The state's big moment comes pretty early in the film. Danny runs into Beatrice, his ex, in the hotel, corners her in an elevator and tells her, "I've got great news!" Beatrice, almost breaking into laughter, says "Auburn beat Alabama by twelve points." Danny, of course, has a bigger bet in mind.
This appearance of the Iron Bowl in a major Hollywood production in 1960 must be one of the earliest such appearances by either school. In recent years Auburn University and its football team have numerous minor appearances in films and TV shows. There is of course the film A Love Song for Bobby Long in which two of the main characters are a former Auburn professor and a graduate student. Big Fish demonstrates some Auburn love. Auburn football games have appeared in the background of several TV shows and films. And because a production employee was an Auburn graduate, a school banner appeared for nine years on the wall of a bar often seen in the daytime serial General Hospital.
I'll let an Alabama fan explore appearances of the Crimson Tide in such media.

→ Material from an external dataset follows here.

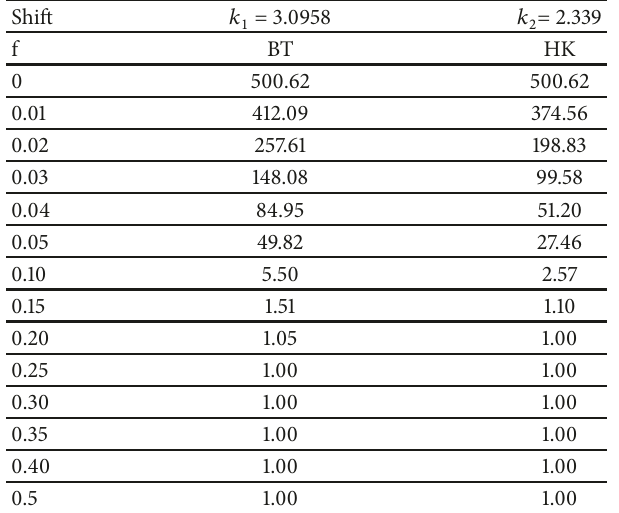
Table 16: ARLs for proposed repetitive EWMA-RSS control charts using exponential ratio-type estimators, for 𝜌 = 0.25 when 𝑟 𝑜 is 370 at 𝜆 = 0.1.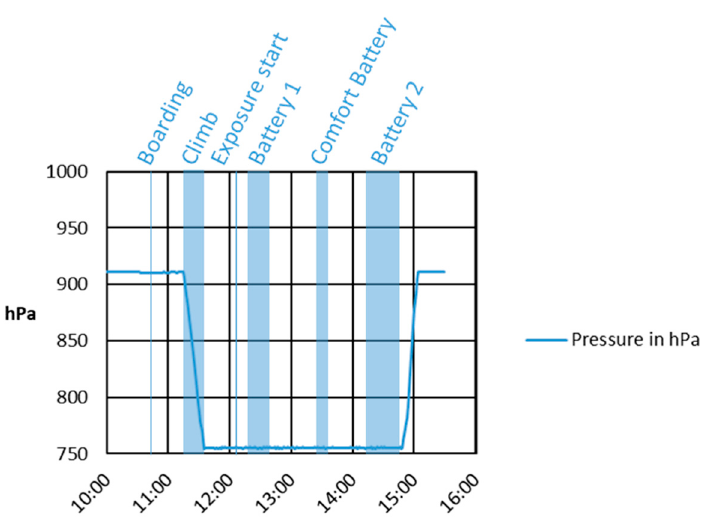
Figure 4. Example of Cabin pressure profile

Jeremy Henderson of the War Eagle Reader blog, which tracks these things, explains the Ocean's 11 appearance by noting that when the film was made "Auburn was on top of the football world." That may be true as far as bookies were concerned, but would general members of the film's audience recognize the reference? After all, Auburn vs. Alabama was hardly a top college football rivalry at that time, and the first national telecast of an Iron Bowl did not take place until 1964. As far as I could determine, none of the story and screenplay writers on the film had any Alabama or Southern connections.
No matter. We'll just take the reference and enjoy the film!
But wait, there's more!! Early in the film Sammy Davis, Jr., is talking about his career path after World War II and how he got into sanitation. The only baseball clubs available to him were "down South" and "can you imagine a one-eyed third baseman in Mobile?"